FIGURE 2-29 Install Sun ONE Grid Engine Compute Hosts Window

Graphic showing sample Install Sun ONE Grid Engine Compute Hosts window with managed hosts listed and Install button displayed.

4. Click on Install.

The S1GEEE software is deployed to each selected node in sequence and a progress bar indicates the progress of the software deployment.

5. When the progress bar indicates 100%, click Done.

When you are finished with installing, your browser is redirected to the Grid Engine Monitor page (see Monitoring Compute Grid Tasks).

If, at a later point, you wish to add more nodes to the S1GEEE grid, you can return to the Install Compute Hosts page by clicking on the Grid Engine > Install Compute Hosts menu item in the left-side panel.

Monitoring Compute Grid Tasks

When you are finished with installation procedure, your browser is redirected to the Monitor page. From this page, you can view various S1GEEE statistics on your Sun Fire V60x Compute Grid. These include:

The number of pending, running, and suspended jobs

The load on each execution host

The current statistics for each queue that has been configured

The average load across all compute nodes in the grid, and the used and total memory across all nodes in the grid

The Monitor page is automatically refreshed every two minutes. The information on the page is drawn from a database that is updated every two minutes. For every statistic, a time stamp is given to indicate when the statistic was last updated.

You can always return to the Monitor page by clicking the Grid Engine > Monitor menu item in the left-side panel. See FIGURE 2-2 for a sample Monitor window.

FIGURE 2-30 Grid Engine Monitor Window

Graphic showing sample Grid Engine Monitor window with sample monitored statistics in the right-side panel. The sample statistics are for Cluster Details, Host Details, and Queue Details.

Uninstalling Sun ONE Grid Engine Software

You can uninstall Sun ONE Grid Engine software, either from individual S1GEEE execution hosts, or from all hosts in the S1GEEE grid, including the S1GEEE master host.

Note - You cannot uninstall only the S1GEEE master host, since it is not possible to operate S1GEEE execution hosts without an S1GEEE master host.

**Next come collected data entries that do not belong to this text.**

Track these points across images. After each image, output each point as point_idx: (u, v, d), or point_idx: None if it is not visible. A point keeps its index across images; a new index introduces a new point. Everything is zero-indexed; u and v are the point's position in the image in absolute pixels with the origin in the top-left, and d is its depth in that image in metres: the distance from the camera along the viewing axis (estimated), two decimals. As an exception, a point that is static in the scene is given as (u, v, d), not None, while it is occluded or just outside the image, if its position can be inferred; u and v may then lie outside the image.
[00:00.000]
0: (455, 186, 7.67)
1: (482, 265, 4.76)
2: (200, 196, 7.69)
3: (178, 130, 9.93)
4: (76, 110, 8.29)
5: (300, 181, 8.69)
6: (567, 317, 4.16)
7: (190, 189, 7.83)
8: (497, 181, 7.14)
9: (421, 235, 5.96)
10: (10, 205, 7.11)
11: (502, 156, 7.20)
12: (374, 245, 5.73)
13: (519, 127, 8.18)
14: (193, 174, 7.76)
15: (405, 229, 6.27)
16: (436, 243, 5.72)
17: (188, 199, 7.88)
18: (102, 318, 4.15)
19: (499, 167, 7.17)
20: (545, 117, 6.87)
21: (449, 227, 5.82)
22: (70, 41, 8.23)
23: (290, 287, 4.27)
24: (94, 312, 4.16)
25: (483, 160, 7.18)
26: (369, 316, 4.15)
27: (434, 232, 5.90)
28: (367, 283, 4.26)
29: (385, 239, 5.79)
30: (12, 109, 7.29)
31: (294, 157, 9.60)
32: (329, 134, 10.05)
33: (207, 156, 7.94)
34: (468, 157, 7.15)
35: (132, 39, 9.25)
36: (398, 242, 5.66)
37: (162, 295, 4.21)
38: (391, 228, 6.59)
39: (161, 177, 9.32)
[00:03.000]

After you have uninstalled an S1GEEE execution host, Sun Fire V60x Compute Grid tasks are no longer sent to that node for execution. However, the other installed modules, such as Inventory, Health, and Performance, continue to operate as before. Any other software that has been installed on that system should also continue to operate normally.

Uninstalling One or More Sun ONE Grid Engine Execution Hosts

1. In the Cluster Grid Manager main window, click on the Grid Engine module menu item in the left-hand menu.

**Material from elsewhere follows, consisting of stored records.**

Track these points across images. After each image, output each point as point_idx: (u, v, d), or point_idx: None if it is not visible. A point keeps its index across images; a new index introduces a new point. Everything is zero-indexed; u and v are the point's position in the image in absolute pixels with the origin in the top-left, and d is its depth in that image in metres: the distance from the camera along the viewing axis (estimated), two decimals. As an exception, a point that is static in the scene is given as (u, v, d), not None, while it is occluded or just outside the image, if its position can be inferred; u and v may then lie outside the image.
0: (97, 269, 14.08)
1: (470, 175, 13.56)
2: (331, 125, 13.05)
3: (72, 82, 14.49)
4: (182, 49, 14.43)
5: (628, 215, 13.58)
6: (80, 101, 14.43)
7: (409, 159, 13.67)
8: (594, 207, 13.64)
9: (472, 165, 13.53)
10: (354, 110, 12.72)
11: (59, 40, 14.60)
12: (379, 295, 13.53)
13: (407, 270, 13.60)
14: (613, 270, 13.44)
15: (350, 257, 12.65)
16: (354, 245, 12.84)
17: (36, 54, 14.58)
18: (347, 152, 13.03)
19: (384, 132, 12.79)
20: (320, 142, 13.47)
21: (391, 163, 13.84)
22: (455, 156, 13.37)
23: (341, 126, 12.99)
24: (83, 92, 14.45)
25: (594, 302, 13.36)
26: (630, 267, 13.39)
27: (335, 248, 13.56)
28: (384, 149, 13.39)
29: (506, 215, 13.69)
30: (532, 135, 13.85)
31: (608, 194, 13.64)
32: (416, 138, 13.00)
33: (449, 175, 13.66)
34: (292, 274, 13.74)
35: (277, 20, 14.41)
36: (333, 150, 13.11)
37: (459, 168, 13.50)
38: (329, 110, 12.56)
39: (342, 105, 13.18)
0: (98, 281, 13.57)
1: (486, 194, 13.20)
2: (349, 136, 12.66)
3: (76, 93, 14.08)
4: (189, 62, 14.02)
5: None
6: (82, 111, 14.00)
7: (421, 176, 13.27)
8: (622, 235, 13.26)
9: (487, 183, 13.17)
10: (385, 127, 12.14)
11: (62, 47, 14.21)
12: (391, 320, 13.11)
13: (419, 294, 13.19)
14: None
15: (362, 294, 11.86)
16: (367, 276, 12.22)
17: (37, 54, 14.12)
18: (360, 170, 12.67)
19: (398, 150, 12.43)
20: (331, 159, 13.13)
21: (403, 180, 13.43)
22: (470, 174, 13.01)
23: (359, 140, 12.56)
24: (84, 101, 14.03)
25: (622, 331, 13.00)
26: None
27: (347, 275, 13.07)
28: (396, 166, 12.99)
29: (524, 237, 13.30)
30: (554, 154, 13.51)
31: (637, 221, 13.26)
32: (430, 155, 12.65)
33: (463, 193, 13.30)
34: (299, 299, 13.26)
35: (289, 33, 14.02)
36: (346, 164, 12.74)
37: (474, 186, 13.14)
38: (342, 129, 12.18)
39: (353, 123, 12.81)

A drop-down menu of choices for the Grid Engine module appears.

2. Click on Uninstall Nodes.

3. Select one or more nodes from which to uninstall S1GEEE software.

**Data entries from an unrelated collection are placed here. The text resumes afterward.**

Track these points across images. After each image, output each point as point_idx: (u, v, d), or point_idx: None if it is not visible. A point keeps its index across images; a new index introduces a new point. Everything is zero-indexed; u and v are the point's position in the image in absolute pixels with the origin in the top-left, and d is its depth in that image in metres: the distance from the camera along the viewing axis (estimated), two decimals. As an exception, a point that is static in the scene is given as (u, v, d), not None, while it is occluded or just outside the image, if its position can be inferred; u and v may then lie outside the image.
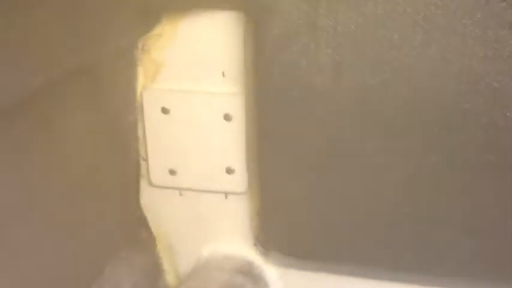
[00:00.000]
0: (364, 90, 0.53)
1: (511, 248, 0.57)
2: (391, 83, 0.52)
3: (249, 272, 0.66)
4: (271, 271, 0.67)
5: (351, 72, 0.53)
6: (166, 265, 0.72)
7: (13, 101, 0.42)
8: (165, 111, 0.64)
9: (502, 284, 0.61)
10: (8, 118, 0.43)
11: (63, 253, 0.54)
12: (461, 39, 0.50)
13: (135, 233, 0.69)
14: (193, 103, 0.63)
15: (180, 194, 0.68)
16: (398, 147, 0.55)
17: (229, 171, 0.64)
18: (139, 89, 0.64)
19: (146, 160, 0.67)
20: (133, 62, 0.63)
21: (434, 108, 0.52)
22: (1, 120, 0.43)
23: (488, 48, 0.49)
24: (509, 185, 0.54)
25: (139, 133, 0.66)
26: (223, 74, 0.61)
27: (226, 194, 0.66)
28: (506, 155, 0.53)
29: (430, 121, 0.53)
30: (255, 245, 0.67)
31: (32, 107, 0.47)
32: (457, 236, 0.58)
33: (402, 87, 0.52)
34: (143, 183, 0.69)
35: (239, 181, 0.65)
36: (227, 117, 0.62)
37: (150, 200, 0.69)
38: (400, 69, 0.52)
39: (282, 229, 0.64)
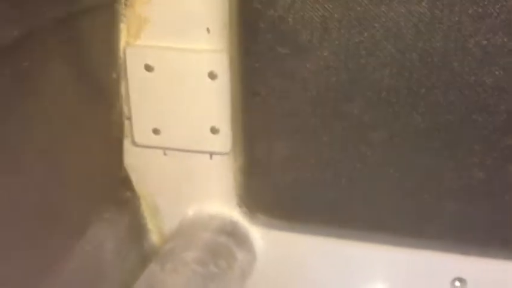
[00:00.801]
0: (351, 48, 0.52)
1: (495, 210, 0.58)
2: (378, 41, 0.51)
3: (233, 232, 0.66)
4: (255, 231, 0.67)
5: (338, 29, 0.52)
6: (150, 225, 0.71)
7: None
8: (148, 68, 0.62)
9: (484, 246, 0.61)
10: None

4. Ensure that no jobs are running on the systems to be uninstalled.

Refer to Sun Grid Engine, Enterprise Edition 5.3 Administration and User's Guide (816-4739) for instructions on managing queues.

Note - Any jobs that are currently running on the nodes that you have selected for uninstall are terminated. If the jobs are marked as "re-runnable", they are automatically resubmitted to the S1GEEE grid for execution elsewhere. However, if they are marked as "not re-runnable," then they are not rescheduled and are not automatically run elsewhere. For more information, S1GEEE documentation can be accessed with the Cluster Grid Manager help button.

5. Click on Uninstall.

The S1GEEE software is shutdown and removed from the selected systems, and the S1GEEE master host is instructed to remove those execution hosts from the S1GEEE system.

Uninstalling the Entire Sun ONE Grid Engine

1. In the Cluster Grid Manager main window, click on the Grid Engine module menu item in the left-hand menu.

A drop-down menu of choices for the Grid Engine module appears.

2. Click on Uninstall Everything.

Note - Do not go to the next step until you are certain that you want to terminate all running jobs and remove all record of previous jobs.

3. Click on Uninstall.

This immediately terminates all running jobs, removes all S1GEEE software from all nodes in the S1GEEE, and removes all record of previously run jobs and all record of S1GEEE utilization.